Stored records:
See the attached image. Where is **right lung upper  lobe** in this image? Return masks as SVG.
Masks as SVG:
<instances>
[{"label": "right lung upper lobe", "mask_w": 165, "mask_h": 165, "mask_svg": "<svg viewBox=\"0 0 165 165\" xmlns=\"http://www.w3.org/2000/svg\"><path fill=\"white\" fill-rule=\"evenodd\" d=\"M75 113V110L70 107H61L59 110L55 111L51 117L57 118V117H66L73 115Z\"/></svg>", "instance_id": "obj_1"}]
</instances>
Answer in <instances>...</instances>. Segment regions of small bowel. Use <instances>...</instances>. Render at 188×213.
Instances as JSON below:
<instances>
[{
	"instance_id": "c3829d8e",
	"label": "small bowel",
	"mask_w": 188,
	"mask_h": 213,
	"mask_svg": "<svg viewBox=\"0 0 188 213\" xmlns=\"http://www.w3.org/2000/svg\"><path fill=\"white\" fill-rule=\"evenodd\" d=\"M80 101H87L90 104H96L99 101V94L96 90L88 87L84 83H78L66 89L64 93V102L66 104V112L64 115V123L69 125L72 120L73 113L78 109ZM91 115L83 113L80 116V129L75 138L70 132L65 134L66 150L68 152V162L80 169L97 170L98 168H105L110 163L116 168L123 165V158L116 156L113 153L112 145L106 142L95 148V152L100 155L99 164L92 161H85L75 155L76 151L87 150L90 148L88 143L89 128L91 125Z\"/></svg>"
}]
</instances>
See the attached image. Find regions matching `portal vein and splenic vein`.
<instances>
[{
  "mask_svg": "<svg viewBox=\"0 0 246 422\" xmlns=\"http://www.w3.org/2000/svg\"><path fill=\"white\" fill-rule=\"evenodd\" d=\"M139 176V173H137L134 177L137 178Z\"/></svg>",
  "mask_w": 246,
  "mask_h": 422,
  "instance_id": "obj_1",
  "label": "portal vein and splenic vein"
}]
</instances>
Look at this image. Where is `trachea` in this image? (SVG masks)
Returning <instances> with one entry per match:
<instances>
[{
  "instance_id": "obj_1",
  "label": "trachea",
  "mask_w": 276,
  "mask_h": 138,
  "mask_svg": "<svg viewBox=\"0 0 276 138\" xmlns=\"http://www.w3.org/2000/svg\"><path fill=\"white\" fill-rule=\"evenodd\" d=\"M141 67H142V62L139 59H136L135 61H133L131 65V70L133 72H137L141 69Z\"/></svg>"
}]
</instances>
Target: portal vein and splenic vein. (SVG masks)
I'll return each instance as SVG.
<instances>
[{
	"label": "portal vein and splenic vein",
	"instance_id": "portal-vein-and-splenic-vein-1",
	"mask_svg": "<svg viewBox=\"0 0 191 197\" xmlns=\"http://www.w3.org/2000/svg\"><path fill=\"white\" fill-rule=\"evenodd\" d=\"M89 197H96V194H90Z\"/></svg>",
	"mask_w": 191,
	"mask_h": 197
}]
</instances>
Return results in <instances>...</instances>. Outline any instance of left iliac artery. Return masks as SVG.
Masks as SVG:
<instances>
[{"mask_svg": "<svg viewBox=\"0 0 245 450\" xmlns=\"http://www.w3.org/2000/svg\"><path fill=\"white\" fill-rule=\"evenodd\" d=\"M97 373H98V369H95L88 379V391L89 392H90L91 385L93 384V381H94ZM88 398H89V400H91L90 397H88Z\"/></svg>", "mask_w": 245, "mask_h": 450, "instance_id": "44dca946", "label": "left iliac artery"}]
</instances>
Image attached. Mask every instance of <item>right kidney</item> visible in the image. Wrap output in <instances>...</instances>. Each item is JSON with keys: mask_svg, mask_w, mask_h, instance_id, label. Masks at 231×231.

*Problem statement*.
Copy out every line of the listing above without changing anything.

*Solution to the problem*.
See the attached image. Where is **right lung upper  lobe** in this image? Return masks as SVG.
Masks as SVG:
<instances>
[{"label": "right lung upper lobe", "mask_w": 165, "mask_h": 165, "mask_svg": "<svg viewBox=\"0 0 165 165\" xmlns=\"http://www.w3.org/2000/svg\"><path fill=\"white\" fill-rule=\"evenodd\" d=\"M75 113V110L70 107H61L59 110L55 111L51 117L57 118V117H66L73 115Z\"/></svg>", "instance_id": "obj_1"}]
</instances>
Answer in <instances>...</instances>. Segment regions of small bowel. Use <instances>...</instances>. Render at 188×213.
Instances as JSON below:
<instances>
[{
	"instance_id": "c3829d8e",
	"label": "small bowel",
	"mask_w": 188,
	"mask_h": 213,
	"mask_svg": "<svg viewBox=\"0 0 188 213\" xmlns=\"http://www.w3.org/2000/svg\"><path fill=\"white\" fill-rule=\"evenodd\" d=\"M80 101H87L90 104H96L99 101V94L96 90L88 87L84 83H78L66 89L64 93V102L66 104V112L64 115V123L69 125L72 120L73 113L78 109ZM91 115L83 113L80 116V129L75 138L70 132L65 134L66 150L68 152V162L80 169L97 170L98 168H105L110 163L116 168L123 165V158L116 156L113 153L112 145L106 142L95 148V152L100 155L99 164L92 161H85L75 155L76 151L87 150L90 148L88 143L89 128L91 125Z\"/></svg>"
}]
</instances>
See the attached image. Find regions matching `portal vein and splenic vein`.
<instances>
[{
  "mask_svg": "<svg viewBox=\"0 0 246 422\" xmlns=\"http://www.w3.org/2000/svg\"><path fill=\"white\" fill-rule=\"evenodd\" d=\"M139 176V173H137L134 177L137 178Z\"/></svg>",
  "mask_w": 246,
  "mask_h": 422,
  "instance_id": "obj_1",
  "label": "portal vein and splenic vein"
}]
</instances>
Look at this image. Where is `trachea` in this image? (SVG masks)
Returning <instances> with one entry per match:
<instances>
[{
  "instance_id": "obj_1",
  "label": "trachea",
  "mask_w": 276,
  "mask_h": 138,
  "mask_svg": "<svg viewBox=\"0 0 276 138\" xmlns=\"http://www.w3.org/2000/svg\"><path fill=\"white\" fill-rule=\"evenodd\" d=\"M141 67H142V62L139 59H136L135 61H133L131 65V70L133 72H137L141 69Z\"/></svg>"
}]
</instances>
Target: portal vein and splenic vein. (SVG masks)
I'll return each instance as SVG.
<instances>
[{
	"label": "portal vein and splenic vein",
	"instance_id": "portal-vein-and-splenic-vein-1",
	"mask_svg": "<svg viewBox=\"0 0 191 197\" xmlns=\"http://www.w3.org/2000/svg\"><path fill=\"white\" fill-rule=\"evenodd\" d=\"M89 197H96V194H90Z\"/></svg>",
	"mask_w": 191,
	"mask_h": 197
}]
</instances>
Return results in <instances>...</instances>. Outline any instance of left iliac artery. Return masks as SVG.
Masks as SVG:
<instances>
[{"mask_svg": "<svg viewBox=\"0 0 245 450\" xmlns=\"http://www.w3.org/2000/svg\"><path fill=\"white\" fill-rule=\"evenodd\" d=\"M97 373H98V369H95L88 379V391L89 392H90L91 385L93 384V381H94ZM88 398H89V400H91L90 397H88Z\"/></svg>", "mask_w": 245, "mask_h": 450, "instance_id": "44dca946", "label": "left iliac artery"}]
</instances>
Image attached. Mask every instance of <item>right kidney</item> visible in the image. Wrap output in <instances>...</instances>. Each item is JSON with keys: mask_svg, mask_w, mask_h, instance_id, label. Masks at 231×231.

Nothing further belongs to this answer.